Friday, March 23, 2018

ESSAY: La Guaria Morada

Exhibition Essay: Juan Ortiz-Apuy’s La Guaria Morada (2018). Truck Gallery, Calgary.

My partner’s mother Carol keeps 20 orchids in her Jimtown, Nova Scotia home. They’re potted with bark to keep the roots aerated, and placed in front of North-facing windows for cold snaps to set the bloom. With her sisters, Carol conspires to protect the orchids from critters, pets, and the moody Atlantic weather. The Los Angeles flower district occupies a few blocks along 7th St. Big orchid wholesalers share the area with a homeless population stretching south from Skid Row. Some 17,000 people live out of tents amidst the flower stocks. I haven’t found estimates of the orchid population there, but I like to think it’s around 17,000 – one per resident.

To these images of beauty and vulnerability, add Juan Ortiz-Apuy’s La Guaria Morada. Orchid plants hang 56” off the ground, at the standard height for museum displays. They are spliced to hunks of bark and suspended by airplane wire against “evening blue” walls. Ortiz-Apuy is fond of factory paint names, and the atmospheres they evoke. But the plants are indoors, hidden away from the sky, like the pods in Invasion of the Body Snatchers. Evocation is slippery. These orchids are not Jimtown orchids, or Skid Row orchids, but they’re close. As the national flower, purple orchids enjoy great visibility in Costa Rica, but here they’re in hiding, or waiting, or triage. This is not their natural habitat, but it’s close. Humidifiers and dehumidifiers simulate a tropical garden in the wrong place and out of season. For Ortiz-Apuy, the plants are “hustling” in Calgary.

They will grow slowly here, or one imagines - perpetually. Development in Costa Rica is a lot like this too - perpetual, precarious, and aimed at a curated beauty. Ortiz-Apuy moved from Costa Rica to Montreal in 2003 and has travelled back only twice since. After ten, nearly uninterrupted years away, he wished with this work to make a touristic homage to his country of origin. The view of La Guaria Morada is a visitor’s view, but collaged together, with conspicuous joints. In much of Ortiz-Apuy’s work, collage is a method. He keeps a meticulously indexed library of National Geographic issues and Ikea catalogues at the studio. La Guaria Morada mingles the visual languages of documentary photography and advertising, in its clinical arrangement of plants, and colour-coordinated humidifiers. Costa Rica is cast here as an idea, laid open to innocent curiosity and to consumer choice.

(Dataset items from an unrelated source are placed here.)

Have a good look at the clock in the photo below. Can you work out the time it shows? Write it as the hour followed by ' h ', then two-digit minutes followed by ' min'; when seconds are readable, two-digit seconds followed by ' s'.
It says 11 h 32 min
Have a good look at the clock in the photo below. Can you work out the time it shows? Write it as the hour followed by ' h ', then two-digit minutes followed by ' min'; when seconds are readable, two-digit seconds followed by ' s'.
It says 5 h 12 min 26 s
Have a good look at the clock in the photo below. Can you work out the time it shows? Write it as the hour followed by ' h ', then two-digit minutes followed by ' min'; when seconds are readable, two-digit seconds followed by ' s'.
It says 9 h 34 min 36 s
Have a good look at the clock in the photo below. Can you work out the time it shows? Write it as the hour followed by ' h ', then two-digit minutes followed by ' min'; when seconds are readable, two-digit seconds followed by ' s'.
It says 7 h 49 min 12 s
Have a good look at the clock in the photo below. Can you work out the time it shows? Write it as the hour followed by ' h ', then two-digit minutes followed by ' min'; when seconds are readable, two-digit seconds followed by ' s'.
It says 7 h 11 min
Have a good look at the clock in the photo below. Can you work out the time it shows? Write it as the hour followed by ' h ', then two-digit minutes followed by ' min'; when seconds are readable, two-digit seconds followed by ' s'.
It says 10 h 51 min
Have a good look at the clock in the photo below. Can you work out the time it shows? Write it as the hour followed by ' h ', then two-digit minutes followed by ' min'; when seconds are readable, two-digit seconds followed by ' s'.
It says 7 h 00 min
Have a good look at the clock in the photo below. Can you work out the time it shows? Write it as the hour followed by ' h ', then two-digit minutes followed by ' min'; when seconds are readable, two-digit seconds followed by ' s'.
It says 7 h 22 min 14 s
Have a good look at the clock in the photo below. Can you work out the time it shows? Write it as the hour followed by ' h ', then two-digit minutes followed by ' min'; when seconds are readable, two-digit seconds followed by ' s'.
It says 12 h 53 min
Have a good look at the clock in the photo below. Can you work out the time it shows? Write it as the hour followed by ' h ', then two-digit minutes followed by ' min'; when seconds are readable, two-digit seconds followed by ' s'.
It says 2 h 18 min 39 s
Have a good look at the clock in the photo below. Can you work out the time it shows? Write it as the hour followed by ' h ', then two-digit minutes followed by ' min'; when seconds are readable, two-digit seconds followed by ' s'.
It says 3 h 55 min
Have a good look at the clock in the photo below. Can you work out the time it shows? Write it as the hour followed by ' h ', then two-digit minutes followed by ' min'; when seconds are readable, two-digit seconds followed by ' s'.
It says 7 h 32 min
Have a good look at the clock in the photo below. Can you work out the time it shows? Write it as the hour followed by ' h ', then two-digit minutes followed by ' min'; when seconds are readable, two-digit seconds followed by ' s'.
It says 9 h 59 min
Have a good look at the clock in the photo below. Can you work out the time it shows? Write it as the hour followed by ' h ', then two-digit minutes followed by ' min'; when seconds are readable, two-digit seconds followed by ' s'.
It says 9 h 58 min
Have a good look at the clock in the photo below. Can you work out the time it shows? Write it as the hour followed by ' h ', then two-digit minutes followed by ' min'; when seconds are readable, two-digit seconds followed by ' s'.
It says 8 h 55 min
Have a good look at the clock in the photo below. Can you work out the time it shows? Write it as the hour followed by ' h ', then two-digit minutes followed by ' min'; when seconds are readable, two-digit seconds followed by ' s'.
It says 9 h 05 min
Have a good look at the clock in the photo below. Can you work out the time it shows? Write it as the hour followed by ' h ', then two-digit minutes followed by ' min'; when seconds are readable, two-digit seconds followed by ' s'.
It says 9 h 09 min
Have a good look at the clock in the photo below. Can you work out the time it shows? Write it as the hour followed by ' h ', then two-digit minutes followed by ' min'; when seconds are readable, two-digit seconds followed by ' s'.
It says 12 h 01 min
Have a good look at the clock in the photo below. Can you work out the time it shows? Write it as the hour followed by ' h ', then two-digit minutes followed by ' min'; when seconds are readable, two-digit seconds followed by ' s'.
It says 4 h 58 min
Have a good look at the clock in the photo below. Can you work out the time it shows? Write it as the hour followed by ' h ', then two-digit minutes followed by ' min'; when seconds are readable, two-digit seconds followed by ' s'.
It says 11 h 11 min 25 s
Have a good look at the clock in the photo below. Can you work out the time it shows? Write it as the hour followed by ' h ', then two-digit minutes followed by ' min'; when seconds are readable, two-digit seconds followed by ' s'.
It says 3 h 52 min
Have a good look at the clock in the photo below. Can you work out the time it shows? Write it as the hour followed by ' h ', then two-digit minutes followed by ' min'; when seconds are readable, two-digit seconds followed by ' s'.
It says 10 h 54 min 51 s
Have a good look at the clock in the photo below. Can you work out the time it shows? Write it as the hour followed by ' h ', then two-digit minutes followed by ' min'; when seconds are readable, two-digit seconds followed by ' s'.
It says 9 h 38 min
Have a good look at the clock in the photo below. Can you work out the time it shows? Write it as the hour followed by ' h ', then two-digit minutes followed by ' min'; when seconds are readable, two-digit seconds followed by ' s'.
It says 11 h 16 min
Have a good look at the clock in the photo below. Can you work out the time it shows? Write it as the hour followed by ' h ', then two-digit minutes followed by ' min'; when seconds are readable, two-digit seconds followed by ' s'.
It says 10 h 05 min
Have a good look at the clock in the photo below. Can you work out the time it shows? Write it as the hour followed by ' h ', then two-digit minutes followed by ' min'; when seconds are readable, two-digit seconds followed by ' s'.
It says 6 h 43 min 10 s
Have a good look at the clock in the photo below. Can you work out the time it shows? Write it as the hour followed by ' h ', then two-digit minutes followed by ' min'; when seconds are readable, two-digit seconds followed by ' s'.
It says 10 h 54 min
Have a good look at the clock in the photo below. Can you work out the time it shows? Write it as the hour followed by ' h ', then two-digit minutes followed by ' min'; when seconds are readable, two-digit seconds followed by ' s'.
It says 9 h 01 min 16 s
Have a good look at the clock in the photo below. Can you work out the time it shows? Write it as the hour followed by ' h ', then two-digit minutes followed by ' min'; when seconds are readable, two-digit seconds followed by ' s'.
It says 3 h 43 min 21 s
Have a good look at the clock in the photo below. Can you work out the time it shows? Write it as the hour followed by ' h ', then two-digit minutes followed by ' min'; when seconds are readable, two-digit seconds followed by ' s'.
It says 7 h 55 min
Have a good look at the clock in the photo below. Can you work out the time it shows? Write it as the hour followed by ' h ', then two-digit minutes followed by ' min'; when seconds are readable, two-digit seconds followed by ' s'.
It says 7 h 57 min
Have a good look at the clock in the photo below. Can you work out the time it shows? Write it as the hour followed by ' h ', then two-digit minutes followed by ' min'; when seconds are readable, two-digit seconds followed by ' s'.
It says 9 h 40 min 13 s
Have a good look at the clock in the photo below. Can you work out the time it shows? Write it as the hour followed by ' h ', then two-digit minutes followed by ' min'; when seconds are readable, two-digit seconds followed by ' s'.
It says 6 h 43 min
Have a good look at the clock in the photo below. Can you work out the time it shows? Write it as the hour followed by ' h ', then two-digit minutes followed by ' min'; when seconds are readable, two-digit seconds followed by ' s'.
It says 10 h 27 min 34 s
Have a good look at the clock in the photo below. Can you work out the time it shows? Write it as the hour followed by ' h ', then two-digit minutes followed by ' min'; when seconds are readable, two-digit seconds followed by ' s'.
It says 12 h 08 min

La Guaria Morada’s elements function as interior signs of a partially-recalled tropical outside. But what of this outside, and of its history? Costa Rica is carefully arranged to show or conceal its cracks as needed. Roads through the Monteverde rainforest are deliberately left unmaintained by the parks service to sustain an air of wilderness for eco-tourists. Elsewhere, private resorts have displaced Indigenous and farming communities. Costa Rica’s recent economic history, or ‘development’ follows on decades of World Bank-mediated, US investment and meddling in the region to combat socialism, and extract fruit, rubber, and oil for international markets. La Guaria Morada’s delicate balance, between hung flowers, and the inputs and outputs of humming climate-control appliances is a striking metaphor for the phenomena of resource preservation and extraction in Latin America, and beyond in the Global South.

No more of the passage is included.